Andreas Defant (Carl von Ossietzky Universität, Niemcy)
\(\mathcal{H}_p\)-Theory of Dirichlet series: A Few Aspects

Summary. For a finite Dirichlet polynomial \(D(s) = \sum_{n\leq x}a_nn^{-s}\) and \(1\leq p<\infty\) the \(\mathcal{H}_p\)-norm is given by \[ \|D\|_{\mathcal{H}_p}=\lim_{T\to\infty} \bigg(\frac{1}{2T} \int_{-T}^T \bigg| \sum_{n\leq x}a_n n^{-it} \bigg|^pdt\bigg). \] This definition goes back to the early work of A.S. Besicovitch on almost periodic functions, and it in recent years motivated a sort of \(H_p\)-theory of Dirichlet series \(D = \sum_{n} a_n n^{-s}\). The aim of this talk is to recall some of the basic definitions, understanding that this theory can be equivalently seen as the study of Hardy spaces \(H_p (\mathbb{T}^\infty)\) of functions on the infinite dimensional torus \(\mathbb{T}^\infty\).
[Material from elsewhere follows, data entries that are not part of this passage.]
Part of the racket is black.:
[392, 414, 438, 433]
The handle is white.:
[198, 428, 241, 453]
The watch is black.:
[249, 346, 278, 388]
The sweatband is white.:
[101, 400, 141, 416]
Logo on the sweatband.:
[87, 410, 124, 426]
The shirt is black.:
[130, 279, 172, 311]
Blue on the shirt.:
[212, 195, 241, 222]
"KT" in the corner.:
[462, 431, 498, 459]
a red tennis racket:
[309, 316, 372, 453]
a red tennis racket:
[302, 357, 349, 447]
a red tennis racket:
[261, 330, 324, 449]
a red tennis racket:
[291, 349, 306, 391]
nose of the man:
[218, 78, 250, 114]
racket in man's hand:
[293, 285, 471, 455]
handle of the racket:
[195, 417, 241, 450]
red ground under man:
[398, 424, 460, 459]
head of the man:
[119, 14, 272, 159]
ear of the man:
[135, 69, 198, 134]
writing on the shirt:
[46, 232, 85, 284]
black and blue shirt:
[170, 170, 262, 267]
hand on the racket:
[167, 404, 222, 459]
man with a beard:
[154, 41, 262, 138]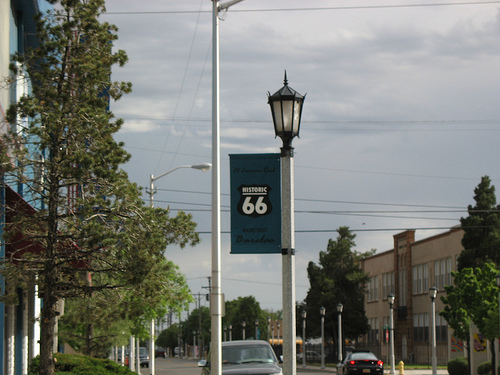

We will focus on the following formula which for \(1 \leq p < q < \infty\) compares the Hardy norms \(\|D\|_{\mathcal{H}_p}\) and \(\|D\|_{\mathcal{H}_q}\) of finite Dirichlet polynomials \(D\) of length \(x\): \[ \sup_{D=\sum_{n\leq x} a_n n^{-s}} \frac{\|D\|_{\mathcal{H}_q}}{\|D\|_{\mathcal{H}_p}} = \text{exp} \bigg( \frac{\log x}{\log \log x} \bigg( \log \sqrt{\frac{q}{p}}+O\bigg( \frac{\log \log \log x}{\log \log x} \bigg) \bigg) \biggr), \] and we try to illustrate how this equality is linked with various interesting topics in the field. Joint work with Antonio Pérez, Murcia.

Tea and coffee at 10:00.